### Aim of the exercise
Rewrite the records below, replacing every "chart" with "graph" and changing nothing else. Leave the pictures out.

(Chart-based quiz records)
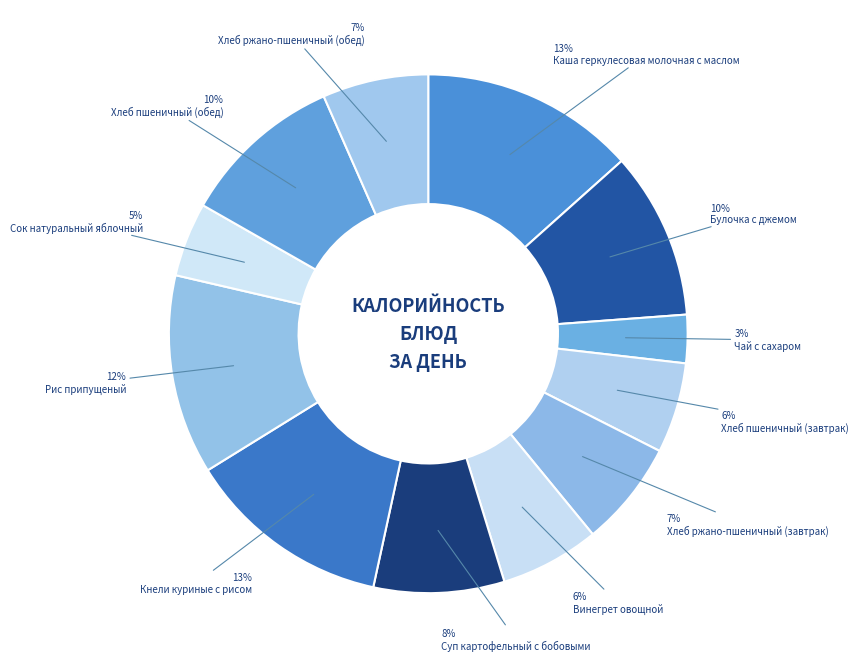

To the nearest percent, what portion does Суп картофельный с бобовыми represent?

8%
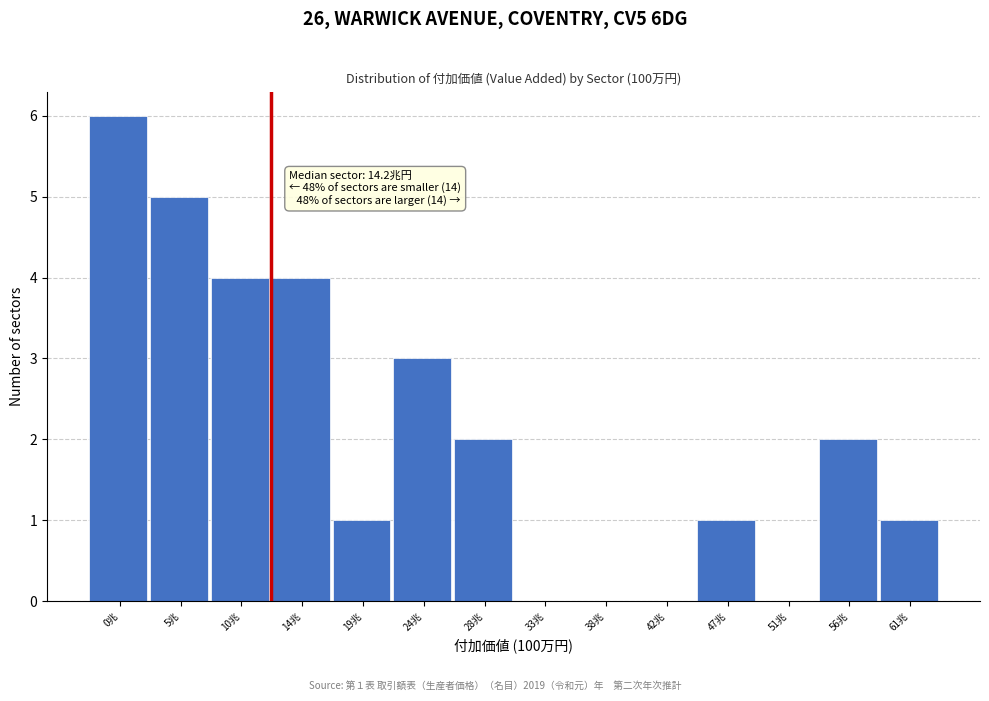

Which label corresponds to the largest value in the chart?

0兆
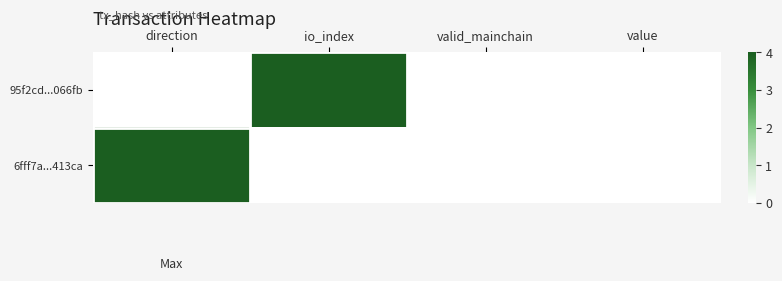

Which category has the lowest value across all series?

direction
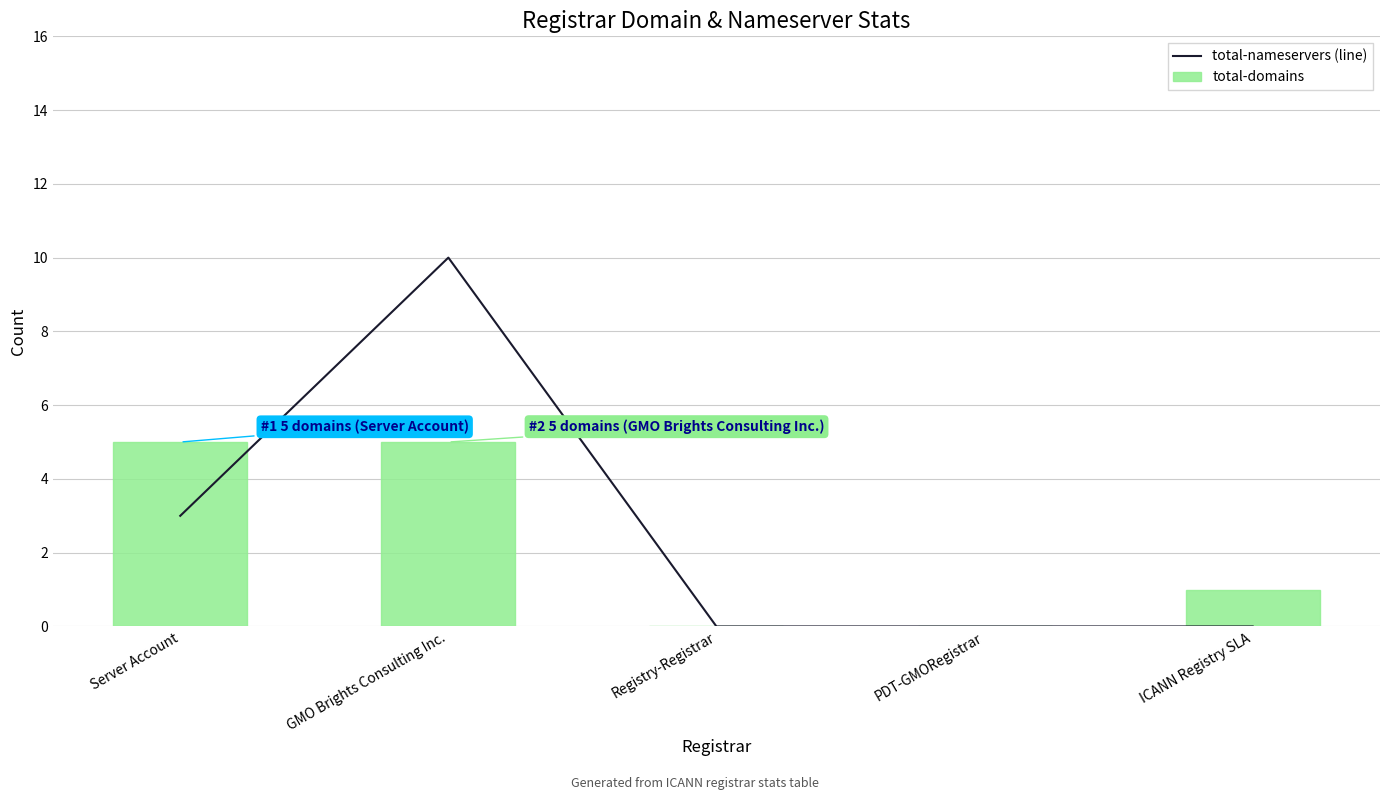

Where does the total-domains series first go above 1?

Server Account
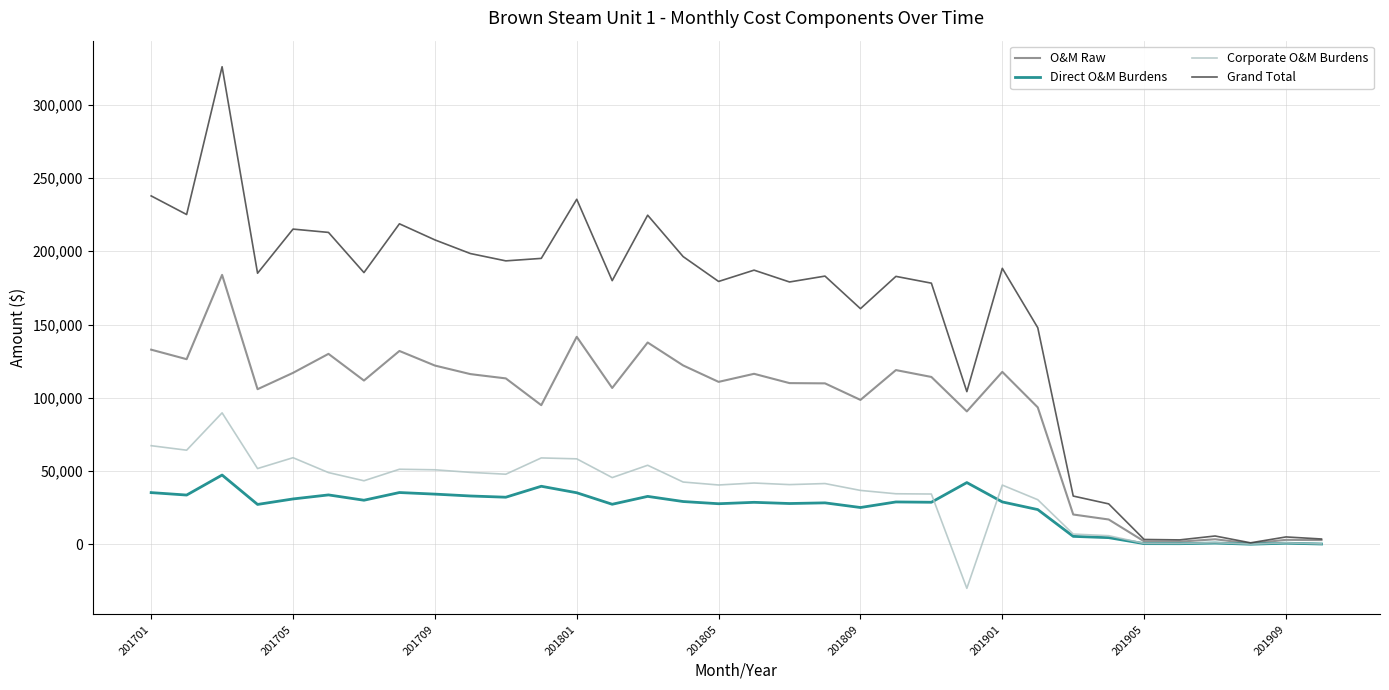

Which series has the widest spread of values?

Grand Total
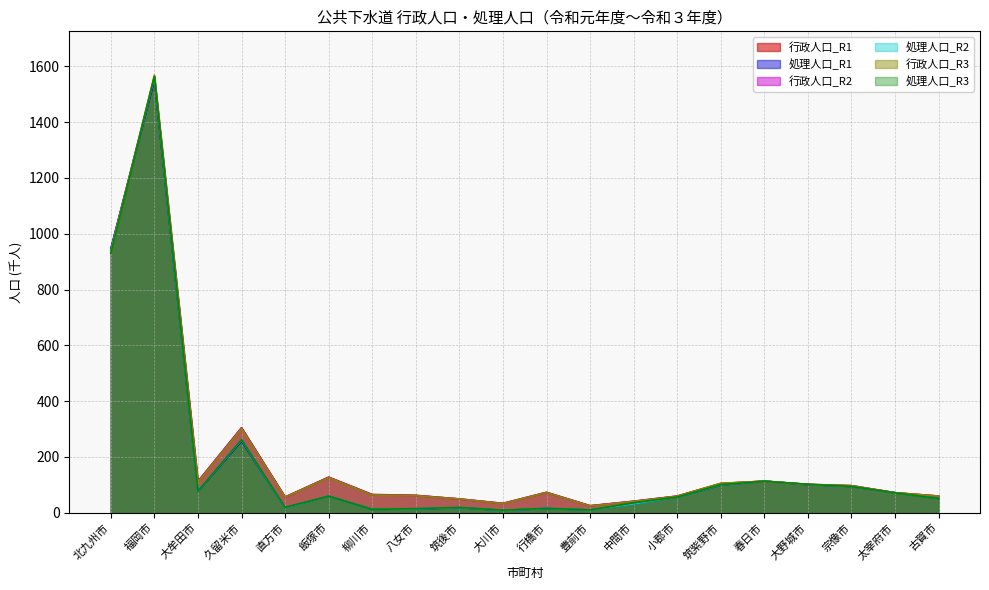

Between which two adjacent categories do 行政人口_R3 and 行政人口_R1 first intersect?

北九州市 and 福岡市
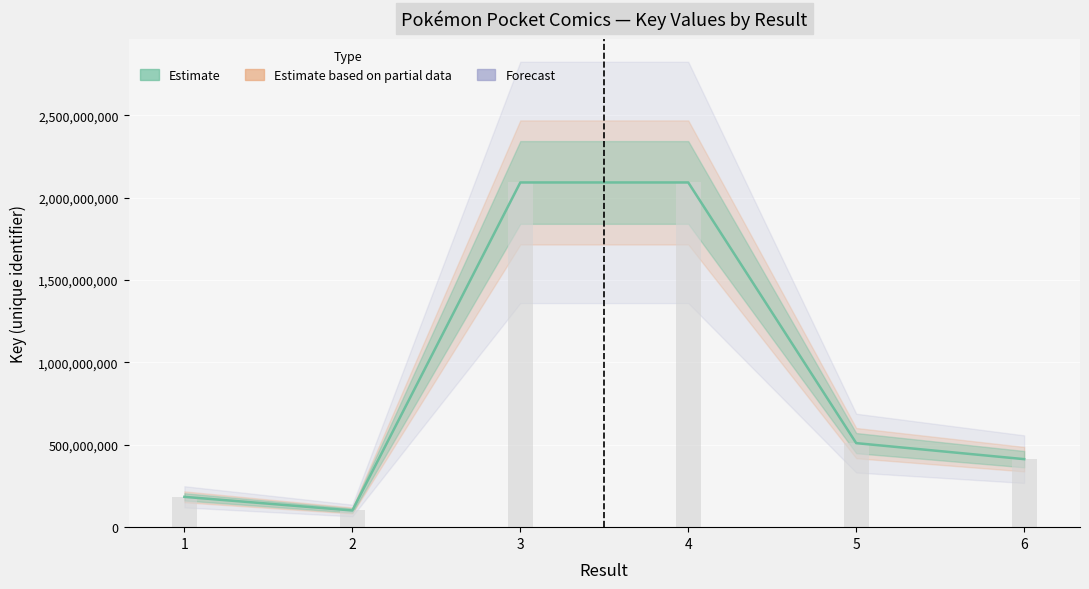

At which label does the data first exceed 510021391?

3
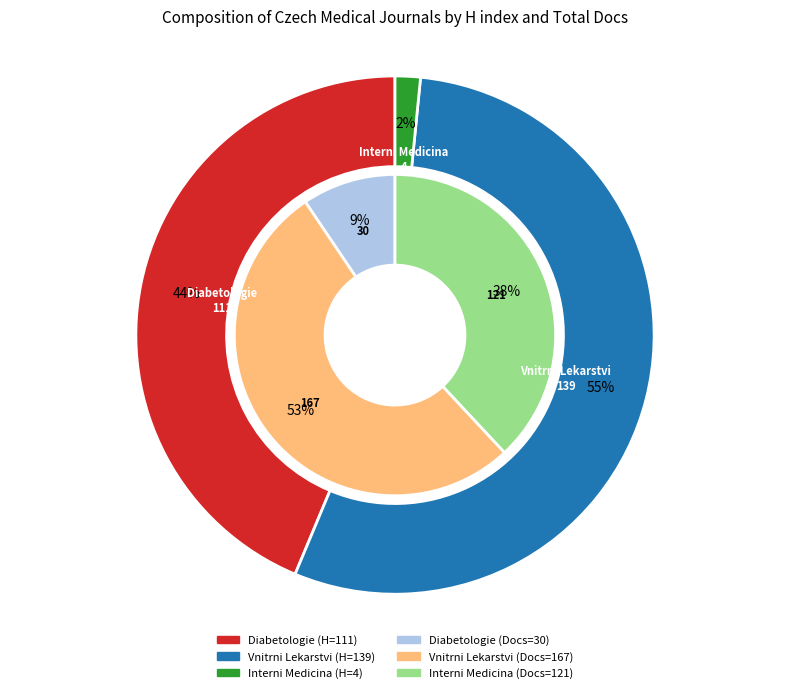

How many slices are in this pie chart?

3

### Answer space
To the nearest percent, what portion does Суп картофельный с бобовыми represent?

8%

Which label corresponds to the largest value in the graph?

0兆

Which category has the lowest value across all series?

direction

Where does the total-domains series first go above 1?

Server Account

Which series has the widest spread of values?

Grand Total

Between which two adjacent categories do 行政人口_R3 and 行政人口_R1 first intersect?

北九州市 and 福岡市

At which label does the data first exceed 510021391?

3

How many slices are in this pie graph?

3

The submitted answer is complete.